> _Passage fourni_:
+++

Et ainsi sait-il ! Il sait véritablement que cette « personne » dotée d'une faculté de décision, qu'elle croit autonome et le propre de son libre arbitre, est la conjonction de conditions qui se manifestent comme un « point de vue situé », individualisé tel qu'en son apparaître, sous l'expression duquel l'individu se pense « libre de son agir » à l'ignorance de la conditionnalité de son existence incarnée.

Et ainsi sait-il ! Il sait véritablement que, n'étant pas une qualité de l'être, ce « libre arbitre » est un épiphénomène qui se résorbe telle une vague dans l'océan lorsque la conjonction de causes conditionnées fluctue pour adopter un « point de vue situé » collectif, où l'un ne se fond pas dans le tout, ni ne le devient par transformation.

Et ainsi sait-il ! Il sait véritablement la différence relative à sa propre relativité, de «chaque un » à chacun, du nom « d'un » au « nom d'Un ». L'esprit sait aussi comment adopter un point de vue « individualisé » et se maintenir en son état grâce à la force de concentration, laquelle assure, au maintient de la cohésion de cette vue en perspective de « l'individu », une capacité de décision indépendante (à défaut d'être autonome, car par nature conditionnées de causes).

L'entraînement de l'esprit à la concentration n'a toutefois pas pour but de le figer sous une perspective qui, eut égard à son émulation en tant qu'individualité, le prémunit contre le conformisme, la pression du groupe et la force de l'autorité, lui assurant ainsi d'exercer sa capacité de décision hors de ces contraintes. La concentration vise à stabiliser l'esprit dans l'état de « Calme mental » afin d'exprimer la « sagesse qui réalise la vacuité », laquelle participe de la compassion (le souhait que « tous les êtres sensibles soient libérés de la souffrance et des causes de la souffrance »). Éthique, concentration et sagesse, où les « trois entraînements » à l'esprit d'Éveil.

+++

> _Les consignes_:
a: Pouvez-vous relever toutes les lignes des entrées qui contiennent la chaîne « kern » ?
b: Pouvez-vous prolonger le passage sur le libre arbitre et l'entraînement de l'esprit à partir de sa dernière phrase ?
Le passage et les entrées n'ont aucun lien entre eux.

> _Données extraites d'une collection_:
+++

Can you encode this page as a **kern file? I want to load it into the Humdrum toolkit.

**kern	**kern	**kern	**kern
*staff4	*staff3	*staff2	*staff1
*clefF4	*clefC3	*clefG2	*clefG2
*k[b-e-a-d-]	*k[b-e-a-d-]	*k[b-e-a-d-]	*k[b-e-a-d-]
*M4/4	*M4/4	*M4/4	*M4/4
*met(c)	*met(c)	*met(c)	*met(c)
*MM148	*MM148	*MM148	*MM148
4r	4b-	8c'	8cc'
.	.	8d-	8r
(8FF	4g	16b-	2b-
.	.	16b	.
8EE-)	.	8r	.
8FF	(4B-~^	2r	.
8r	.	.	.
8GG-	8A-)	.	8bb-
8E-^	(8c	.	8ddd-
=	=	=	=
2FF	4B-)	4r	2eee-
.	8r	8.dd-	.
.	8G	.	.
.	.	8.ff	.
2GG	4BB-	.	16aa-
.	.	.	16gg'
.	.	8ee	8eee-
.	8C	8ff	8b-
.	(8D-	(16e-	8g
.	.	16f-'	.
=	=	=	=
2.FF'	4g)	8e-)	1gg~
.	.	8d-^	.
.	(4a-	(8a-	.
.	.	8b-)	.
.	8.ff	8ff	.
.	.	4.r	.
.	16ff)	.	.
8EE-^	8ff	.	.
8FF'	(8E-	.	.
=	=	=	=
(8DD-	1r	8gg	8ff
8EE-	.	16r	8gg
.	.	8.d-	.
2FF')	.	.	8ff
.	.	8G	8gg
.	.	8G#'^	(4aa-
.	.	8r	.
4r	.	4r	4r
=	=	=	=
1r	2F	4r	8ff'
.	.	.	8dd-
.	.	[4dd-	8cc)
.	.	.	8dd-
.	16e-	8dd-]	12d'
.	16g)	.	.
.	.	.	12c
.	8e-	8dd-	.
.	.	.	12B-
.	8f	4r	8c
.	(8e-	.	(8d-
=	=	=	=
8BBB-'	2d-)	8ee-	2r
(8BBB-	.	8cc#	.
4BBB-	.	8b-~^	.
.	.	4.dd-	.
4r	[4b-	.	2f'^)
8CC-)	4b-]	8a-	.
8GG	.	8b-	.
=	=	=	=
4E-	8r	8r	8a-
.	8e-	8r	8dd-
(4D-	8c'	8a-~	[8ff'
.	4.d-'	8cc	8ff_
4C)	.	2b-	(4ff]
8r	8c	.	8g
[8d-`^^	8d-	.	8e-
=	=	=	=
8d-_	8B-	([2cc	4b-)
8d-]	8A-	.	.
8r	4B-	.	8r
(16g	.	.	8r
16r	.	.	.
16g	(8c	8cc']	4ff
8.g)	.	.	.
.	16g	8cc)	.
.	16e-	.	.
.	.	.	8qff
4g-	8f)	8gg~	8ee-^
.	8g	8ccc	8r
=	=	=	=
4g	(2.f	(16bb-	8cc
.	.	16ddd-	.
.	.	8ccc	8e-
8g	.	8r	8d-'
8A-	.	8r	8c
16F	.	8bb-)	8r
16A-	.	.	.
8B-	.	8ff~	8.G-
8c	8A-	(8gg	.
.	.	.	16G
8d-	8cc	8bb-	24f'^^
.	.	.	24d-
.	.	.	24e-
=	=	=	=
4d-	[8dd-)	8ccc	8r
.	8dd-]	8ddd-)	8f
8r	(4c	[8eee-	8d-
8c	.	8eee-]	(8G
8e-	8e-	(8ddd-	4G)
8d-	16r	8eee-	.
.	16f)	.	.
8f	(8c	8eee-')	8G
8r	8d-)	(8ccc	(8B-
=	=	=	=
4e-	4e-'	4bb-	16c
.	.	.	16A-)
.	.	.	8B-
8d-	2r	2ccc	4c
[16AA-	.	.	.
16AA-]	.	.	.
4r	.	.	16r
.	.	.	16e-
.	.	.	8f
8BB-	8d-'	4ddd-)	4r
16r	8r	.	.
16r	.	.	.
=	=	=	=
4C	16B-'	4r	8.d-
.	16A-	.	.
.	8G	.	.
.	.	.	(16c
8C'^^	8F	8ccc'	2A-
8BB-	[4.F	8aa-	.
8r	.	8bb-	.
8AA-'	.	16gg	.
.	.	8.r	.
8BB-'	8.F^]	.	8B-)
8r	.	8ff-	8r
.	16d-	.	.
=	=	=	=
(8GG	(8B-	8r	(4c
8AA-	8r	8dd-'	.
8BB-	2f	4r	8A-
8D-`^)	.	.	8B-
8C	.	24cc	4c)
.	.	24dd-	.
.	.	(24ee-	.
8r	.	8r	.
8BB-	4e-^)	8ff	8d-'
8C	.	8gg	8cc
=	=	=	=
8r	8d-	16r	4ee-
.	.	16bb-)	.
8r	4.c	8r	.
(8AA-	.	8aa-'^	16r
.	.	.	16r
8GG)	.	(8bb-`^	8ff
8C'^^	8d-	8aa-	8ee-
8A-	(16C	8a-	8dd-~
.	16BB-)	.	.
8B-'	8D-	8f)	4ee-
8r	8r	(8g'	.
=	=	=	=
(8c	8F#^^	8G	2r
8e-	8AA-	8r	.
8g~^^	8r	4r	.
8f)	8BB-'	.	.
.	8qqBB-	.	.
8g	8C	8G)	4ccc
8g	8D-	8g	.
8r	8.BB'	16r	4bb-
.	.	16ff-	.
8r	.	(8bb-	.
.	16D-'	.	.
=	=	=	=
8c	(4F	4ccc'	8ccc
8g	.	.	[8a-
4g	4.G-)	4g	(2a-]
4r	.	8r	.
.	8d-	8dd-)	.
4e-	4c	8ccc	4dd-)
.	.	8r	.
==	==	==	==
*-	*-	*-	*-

+++

> _Les réponses_:
a:
Can you encode this page as a **kern file? I want to load it into the Humdrum toolkit.
**kern	**kern	**kern	**kern

b:
Ainsi, l'esprit éclairé sait-il véritablement par opposition à l'esprit ignorant, et de facto manipulable, qui agit sur la base de (croire) savoir et de pouvoir, lesquels « savoir » et «pouvoir », à l'instar de toutes choses, ne sont que pures illusions, chimères de son ignorance, dépourvues de réalité ontologique. L'esprit, halluciné par l'illusion de la croyance en la réalité du soi de la personne et des phénomènes, seul en sa perspective située individualisée agit ainsi parce qu'il « croit savoir qu'il sait », et en groupe sous l'égide d'une perspective collectiviste parce qu'il « croit savoir que le groupe sait », laquelle ignorance du pouvoir devient la norme du groupe.

L'élément clé, ce n'est pas la croyance, ni le fait qu'elle soit mystifiée, c'est que dans chacun des cas, il y a l'apparaître du soi de la personne en « point de vue situé », de l'un ou du multiple de l'un, lequel « croit savoir », se croit savoir exister et doté de libre arbitre par nature du fait mêmede sa propre saisie ! Comment le « soi de la personne » ne pourrait-il pas exister puisqu'il se perçoit en tant que tel !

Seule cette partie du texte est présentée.